I started this work with no real background in bibliography preparation, but Stephen Weldon, the bibliographer at HSS, offered enormous assistance. He offered access to the HSS classification system for organizing content, technical tools for compiling citations, and essential assistance in transmitting content to EBSCO. Indeed, since 2016 SHOT’s content is also accessible to users via the HSS on-line bibliography, ISIS CB Explore (https://data.isiscb.org/p/isis/). The result is a seamless partnership, ironically mirroring how SHOT’s committee that brought the “Current Bibliography” into existence in 1963 learned from the HSS bibliography group. Collaboration has worked again: since SHOT revived the bibliography work in 2016, I have added 14,721 citations to HSTM and the ISIS CB.
The contract with EBSCO proved equally beneficial to the Society’s finances.

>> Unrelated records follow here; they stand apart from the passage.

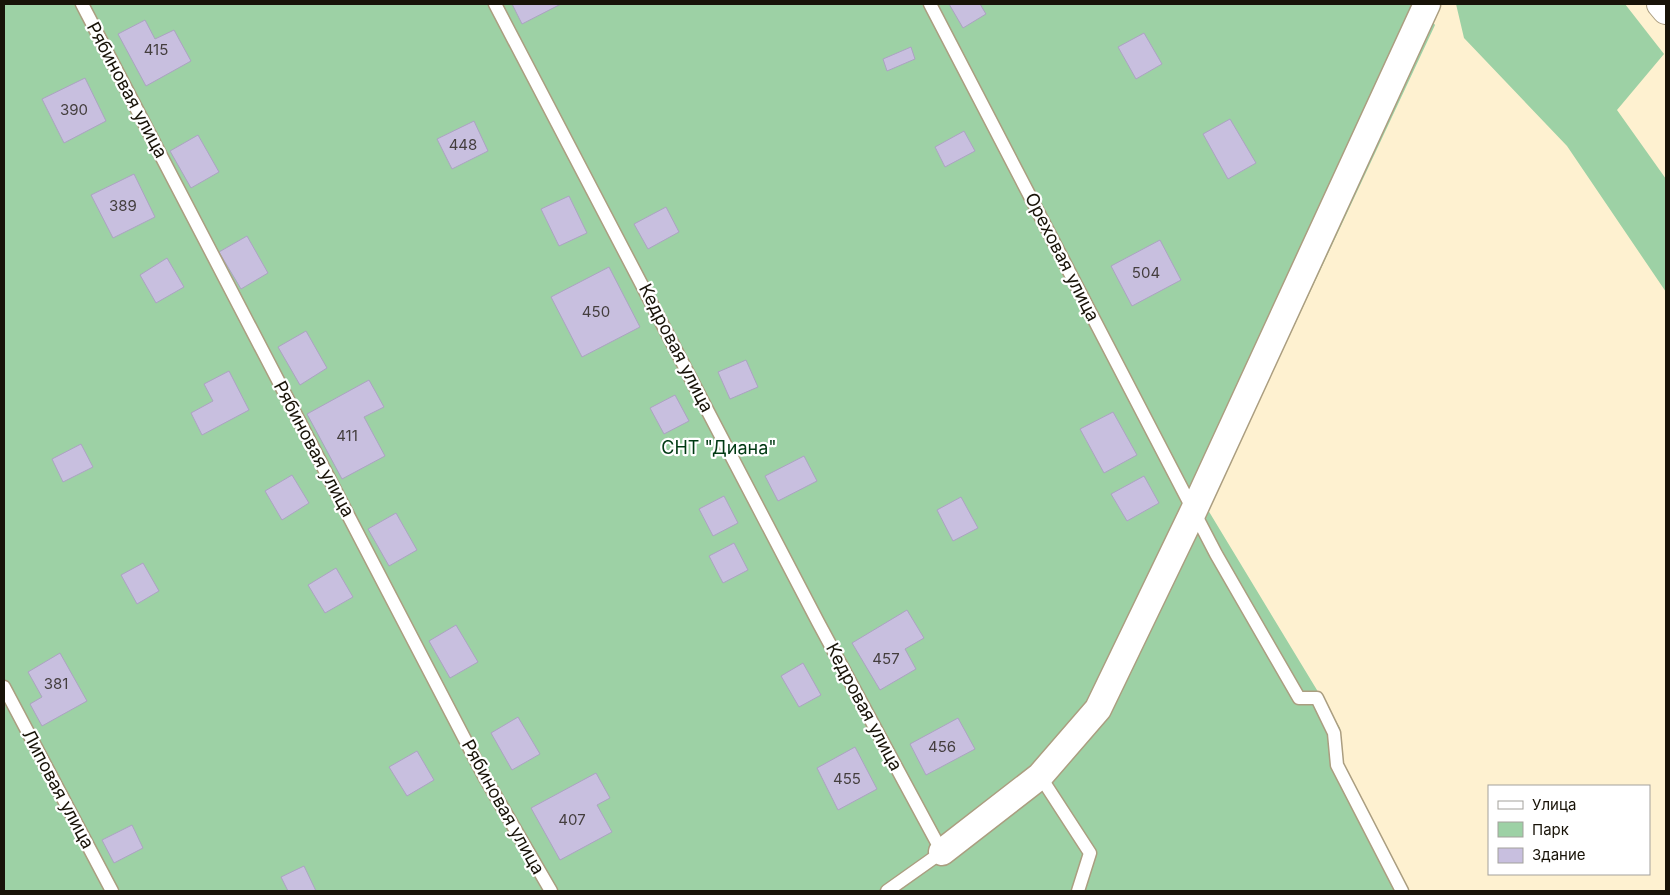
<svg xmlns="http://www.w3.org/2000/svg" width="1670" height="895" viewBox="0 0 1670 895" font-family="Inter,sans-serif">
  <style>
    .green { fill: #9dd1a5 }
    .building { fill: #c8bfdf; stroke: #aba3c1 }
    .lines { fill: none; stroke-linecap: round; stroke-linejoin: round }
    .service-casing { stroke: #ab9e80; stroke-width: 15 }
    .minor-casing { stroke: #ab9e80; stroke-width: 29 }
    .tertiary-casing { stroke: #ab9e80; stroke-width: 30 }
    .service { stroke: #fff; stroke-width: 12 }
    .minor { stroke: #fff; stroke-width: 26 }
    .tertiary { stroke: #fff; stroke-width: 28 }
    .labels { text-anchor: middle; stroke-width: 4.5; stroke-linejoin: round; paint-order: stroke }
    .number-label { font-size: 15px; fill: #443e3e }
    .street-label { font-size: 18px; fill: #181308; stroke: #fff }
    .park-label { font-size: 18px; fill: #003a13; stroke: #fff }
  </style>
  <rect width="100%" height="100%" fill="#fef1d0"/>
  <path class="green" d="M4 4H1420L1435 25 1208 510 1340 728 1342 762 1407 891H4Z
    M1456 4H1625L1664 54 1617 110 1666 179V292L1567 146 1464 38Z"/>
  <path class="building" d="M512 4H561L522 24Z
    M949 4H980L986 14 963 28Z
    M145 20 155 39 174 30 191 61 146 86 118 34Z
    M1144 33 1162 64 1136 79 1118 47Z
    M911 47 915 59 887 71 883 59Z
    M85 78 106 121 64 143 42 99Z
    M1230 119 1256 163 1228 179 1203 134Z
    M474 121 488 151 452 169 437 139Z
    M964 131 975 151 945 167 935 147Z
    M198 135 219 172 191 188 170 151Z
    M134 174 155 217 113 238 91 195Z
    M569 196 587 233 559 246 541 209Z
    M666 207 679 232 648 249 634 224Z
    M247 236 268 273 241 289 219 252Z
    M1160 240 1181 280 1132 306 1111 266Z
    M167 258 184 287 156 303 140 275Z
    M609 267 640 327 582 357 551 297Z
    M306 331 327 368 300 385 278 347Z
    M746 360 758 387 730 399 718 372Z
    M229 371 249 410 202 435 191 413 213 401 204 384Z
    M369 380 384 407 364 417 385 456 342 479 307 414Z
    M675 395 689 421 664 434 650 408Z
    M1113 412 1137 455 1104 473 1080 429Z
    M81 444 93 467 63 482 52 459Z
    M804 456 817 481 778 501 765 476Z
    M292 475 309 503 282 520 265 491Z
    M1144 476 1159 503 1127 521 1111 494Z
    M724 496 738 523 713 536 699 509Z
    M961 497 978 528 953 541 937 510Z
    M396 513 417 550 389 566 368 529Z
    M734 543 748 570 723 583 709 556Z
    M143 563 159 591 137 604 121 575Z
    M336 568 353 597 325 613 308 585Z
    M907 610 924 638 905 649 916 669 880 690 852 643Z
    M456 625 478 662 450 678 429 641Z
    M60 653 87 701 42 726 30 704 42 697 28 672Z
    M803 663 821 695 799 707 781 676Z
    M518 717 540 754 512 770 491 733Z
    M958 718 975 749 926 775 910 744Z
    M855 747 877 789 838 810 817 768Z
    M417 751 434 780 407 796 389 767Z
    M596 773 610 798 597 805 612 832 560 860 531 808Z
    M132 825 143 848 114 863 102 840Z
    M304 866 316 891H288L281 877Z"/>
  <g class="lines">
    <g class="service-casing">
      <path id="service" d="M82 4 484 776 551 891
        M495 4 818 622 942 852 887 891
        M930 4 1216 554 1299 698H1317L1334 733 1337 765 1402 891
        M4 687 112 891
        M1040 776 1090 853 1078 891"/>
    </g>
    <g class="minor-casing">
      <path id="minor" d="M942 852 1040 776 1098 709 1194 510 1427 4"/>
    </g>
    <g class="tertiary-casing">
      <path id="tertiary" d="M1661 4 1666 10"/>
    </g>
    <use href="#service" class="service"/>
    <use href="#minor" class="minor"/>
    <use href="#tertiary" class="tertiary"/>
  </g>
  <g class="labels">
    <g class="number-label">
      <text x="156" y="55">415</text>
      <text x="74" y="115">390</text>
      <text x="463" y="150">448</text>
      <text x="123" y="211">389</text>
      <text x="1146" y="278">504</text>
      <text x="596" y="317">450</text>
      <text x="347" y="441">411</text>
      <text x="886" y="664">457</text>
      <text x="56" y="689">381</text>
      <text x="942" y="752">456</text>
      <text x="847" y="784">455</text>
      <text x="572" y="825">407</text>
    </g>
    <g class="street-label">
      <text transform="translate(127 90) rotate(62)" y="6">Рябиновая улица</text>
      <text transform="translate(1062 257) rotate(63)" y="6">Ореховая улица</text>
      <text transform="translate(676 348) rotate(63)" y="6">Кедровая улица</text>
      <text transform="translate(314 449) rotate(62)" y="6">Рябиновая улица</text>
      <text transform="translate(864 707) rotate(62)" y="6">Кедровая улица</text>
      <text transform="translate(58 789) rotate(62)" y="6">Липовая улица</text>
      <text transform="translate(503 807) rotate(61)" y="6">Рябиновая улица</text>
    </g>
    <g class="park-label">
      <text x="719" y="454">СНТ "Диана"</text>
    </g>
  </g>
  <rect width="1670" height="895" fill="none" stroke="#181308" stroke-width="10"/>
  <rect x="1488" y="785" width="162" height="90" fill="#ffffff" stroke="#a3a19c"/>
  <rect x="1498" y="801" width="25" height="8" fill="#ffffff" stroke="#a3a19c"/>
  <text x="1532" y="810" font-size="15" fill="#181308">Улица</text>
  <rect x="1498" y="822" width="25" height="15" fill="#9dd1a5" stroke="#a3a19c"/>
  <text x="1532" y="835" font-size="15" fill="#181308">Парк</text>
  <rect x="1498" y="848" width="25" height="15" fill="#c8bfdf" stroke="#a3a19c"/>
  <text x="1532" y="860" font-size="15" fill="#181308">Здание</text>
</svg>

SHOT is contractually obligated to provide 500 unique citations to EBSCO annually. In fact, I have regularly exceeded that total, adding more than 3400 citations during calendar year 2025 alone. In return, EBSCO guarantees a minimum royalty to SHOT of $10,000, with additional payments dependent upon the level of usage of SHOT-generated content within the HSTM database. In 2025, that usage translated into a total royalty payment to the SHOT treasury of $14,550. This is a good contribution to the Society’s bottom line, especially since my retirement has allowed me to work as a volunteer.

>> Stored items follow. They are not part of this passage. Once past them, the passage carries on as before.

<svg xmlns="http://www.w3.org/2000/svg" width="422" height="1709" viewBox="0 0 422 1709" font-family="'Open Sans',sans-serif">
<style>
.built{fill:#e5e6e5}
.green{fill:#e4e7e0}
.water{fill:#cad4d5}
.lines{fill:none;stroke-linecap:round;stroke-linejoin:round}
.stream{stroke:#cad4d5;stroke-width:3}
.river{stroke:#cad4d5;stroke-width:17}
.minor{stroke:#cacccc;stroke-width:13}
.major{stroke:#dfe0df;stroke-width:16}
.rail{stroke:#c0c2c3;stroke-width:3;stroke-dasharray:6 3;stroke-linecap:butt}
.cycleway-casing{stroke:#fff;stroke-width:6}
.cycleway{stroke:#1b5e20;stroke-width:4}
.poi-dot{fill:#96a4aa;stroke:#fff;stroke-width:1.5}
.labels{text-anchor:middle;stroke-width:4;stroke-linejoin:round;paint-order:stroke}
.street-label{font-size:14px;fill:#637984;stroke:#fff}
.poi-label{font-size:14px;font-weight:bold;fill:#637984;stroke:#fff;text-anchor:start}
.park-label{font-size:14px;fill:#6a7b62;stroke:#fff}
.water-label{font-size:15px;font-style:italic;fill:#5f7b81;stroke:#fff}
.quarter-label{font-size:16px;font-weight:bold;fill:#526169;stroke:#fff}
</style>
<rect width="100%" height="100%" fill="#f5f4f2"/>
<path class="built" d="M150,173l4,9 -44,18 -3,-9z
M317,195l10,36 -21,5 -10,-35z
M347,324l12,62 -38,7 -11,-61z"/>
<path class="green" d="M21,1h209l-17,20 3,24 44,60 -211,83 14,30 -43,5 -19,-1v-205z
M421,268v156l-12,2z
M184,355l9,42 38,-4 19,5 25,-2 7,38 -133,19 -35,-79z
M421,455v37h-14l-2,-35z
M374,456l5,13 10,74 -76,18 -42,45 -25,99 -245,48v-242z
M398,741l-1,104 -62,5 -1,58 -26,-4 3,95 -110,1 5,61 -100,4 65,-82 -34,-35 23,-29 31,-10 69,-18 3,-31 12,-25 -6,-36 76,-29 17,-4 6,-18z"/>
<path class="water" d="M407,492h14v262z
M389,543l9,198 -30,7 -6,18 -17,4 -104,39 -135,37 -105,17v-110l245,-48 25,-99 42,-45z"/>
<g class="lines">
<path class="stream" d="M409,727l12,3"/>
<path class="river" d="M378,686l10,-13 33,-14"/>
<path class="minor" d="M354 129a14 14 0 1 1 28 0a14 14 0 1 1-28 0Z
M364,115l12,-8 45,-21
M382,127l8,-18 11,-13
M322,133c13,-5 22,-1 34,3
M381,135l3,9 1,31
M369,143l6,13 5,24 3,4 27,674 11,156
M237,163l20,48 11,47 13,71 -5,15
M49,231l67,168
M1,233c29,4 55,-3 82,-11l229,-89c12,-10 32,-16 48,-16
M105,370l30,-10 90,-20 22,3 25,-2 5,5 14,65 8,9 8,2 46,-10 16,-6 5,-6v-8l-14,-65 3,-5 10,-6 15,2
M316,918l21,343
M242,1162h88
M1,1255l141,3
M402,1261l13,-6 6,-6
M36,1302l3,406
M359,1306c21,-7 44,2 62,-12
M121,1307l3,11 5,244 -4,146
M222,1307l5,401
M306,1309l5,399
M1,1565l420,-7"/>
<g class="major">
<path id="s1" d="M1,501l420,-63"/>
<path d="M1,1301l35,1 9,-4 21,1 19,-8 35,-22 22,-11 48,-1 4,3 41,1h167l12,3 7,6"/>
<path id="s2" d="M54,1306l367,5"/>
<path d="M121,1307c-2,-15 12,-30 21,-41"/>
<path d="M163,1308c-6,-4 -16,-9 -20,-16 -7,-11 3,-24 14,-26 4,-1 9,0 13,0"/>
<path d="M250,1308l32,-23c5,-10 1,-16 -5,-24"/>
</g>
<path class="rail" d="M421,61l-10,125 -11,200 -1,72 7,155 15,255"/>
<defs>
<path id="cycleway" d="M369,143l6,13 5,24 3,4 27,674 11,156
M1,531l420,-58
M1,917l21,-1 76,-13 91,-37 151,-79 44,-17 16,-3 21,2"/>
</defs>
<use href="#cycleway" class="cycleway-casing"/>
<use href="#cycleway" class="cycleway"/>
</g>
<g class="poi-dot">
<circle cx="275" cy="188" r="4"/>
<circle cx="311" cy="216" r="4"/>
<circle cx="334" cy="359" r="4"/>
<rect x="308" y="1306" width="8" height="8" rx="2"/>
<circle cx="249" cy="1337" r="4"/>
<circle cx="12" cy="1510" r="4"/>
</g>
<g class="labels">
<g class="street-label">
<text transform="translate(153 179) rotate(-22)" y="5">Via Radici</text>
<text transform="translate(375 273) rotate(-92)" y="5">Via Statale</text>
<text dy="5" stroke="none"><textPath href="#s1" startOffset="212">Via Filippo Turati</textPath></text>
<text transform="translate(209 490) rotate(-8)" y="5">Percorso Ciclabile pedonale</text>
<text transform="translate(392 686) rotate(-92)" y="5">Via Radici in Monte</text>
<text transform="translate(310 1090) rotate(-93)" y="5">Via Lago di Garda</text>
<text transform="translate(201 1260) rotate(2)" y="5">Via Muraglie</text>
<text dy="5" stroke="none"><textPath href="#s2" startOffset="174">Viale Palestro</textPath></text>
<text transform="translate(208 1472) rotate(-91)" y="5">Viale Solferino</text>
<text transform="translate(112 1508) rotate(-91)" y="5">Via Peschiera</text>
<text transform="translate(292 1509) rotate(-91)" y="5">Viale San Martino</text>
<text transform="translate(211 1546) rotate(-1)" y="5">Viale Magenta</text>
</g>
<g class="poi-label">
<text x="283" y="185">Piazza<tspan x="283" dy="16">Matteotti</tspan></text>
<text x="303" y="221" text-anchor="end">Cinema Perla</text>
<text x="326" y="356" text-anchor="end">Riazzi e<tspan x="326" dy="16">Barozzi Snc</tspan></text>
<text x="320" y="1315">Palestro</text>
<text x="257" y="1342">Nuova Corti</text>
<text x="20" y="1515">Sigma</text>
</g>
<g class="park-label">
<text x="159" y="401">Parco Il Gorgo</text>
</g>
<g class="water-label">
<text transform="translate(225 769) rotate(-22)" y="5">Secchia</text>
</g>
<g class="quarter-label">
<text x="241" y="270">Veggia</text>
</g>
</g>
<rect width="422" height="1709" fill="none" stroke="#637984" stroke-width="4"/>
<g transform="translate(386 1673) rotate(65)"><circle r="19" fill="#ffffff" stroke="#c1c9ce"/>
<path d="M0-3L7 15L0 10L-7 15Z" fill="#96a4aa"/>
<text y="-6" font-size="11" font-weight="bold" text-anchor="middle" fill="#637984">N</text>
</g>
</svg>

Now almost ten years in, I have a request to make of SHOT’s members. With your help we could increase the EBSCO royalty to SHOT, which is determined by the number of “hits” on SHOT-generated content in the HSTM database. Ideally, I’d ask members to explore the HSTM database for this purpose. Unfortunately, only a handful of universities with SHOT members provide institutional access. Perhaps SHOT members could lobby their libraries and/or on-line access systems to join EBSCO. But I know that’s not likely in this era of tightened university budgets, but please consider exploring this possibility.
But there is another way forward here — actuating a clause in SHOT’s contract with EBSCO, allowing SHOT members to access the HSTM database through a password-protected connection. HSS does this, and the SHOT secretariat is working to establish a portal to EBSCO on the SHOT website. Since a similar system enables SHOT members to read T&C through Hopkin’s Project Muse, the result should be straight-forward. Making it easy for members to access the data base should be an increased financial return to the Society.
Going forward, I want to explore bringing earlier SHOT bibliography content into the HSTM (and ISIS-CB) system. HSS already digitized its entire run of annual bibliography volumes, back to 1920. I’d like to do the same for SHOT’s Current Bibliographies printed from 1965 to 1990. This will be a major task, but I hope to learn from HSS’s experiences. A second project, smaller in scale, is to digitize Eugene Ferguson’s 1968 Bibliography, which SHOT co-published with MIT Press. We will see what might be possible here. But one step I will start right away is to adding citations from T&C volumes published before 1990. It will take a little while to catch up, but this task is doable.
Clearly, I have work for the next few years. For now, let’s start by SHOT members utilizing the resources of the HSTM database, and benefit SHOT at the same time. Thanks very much!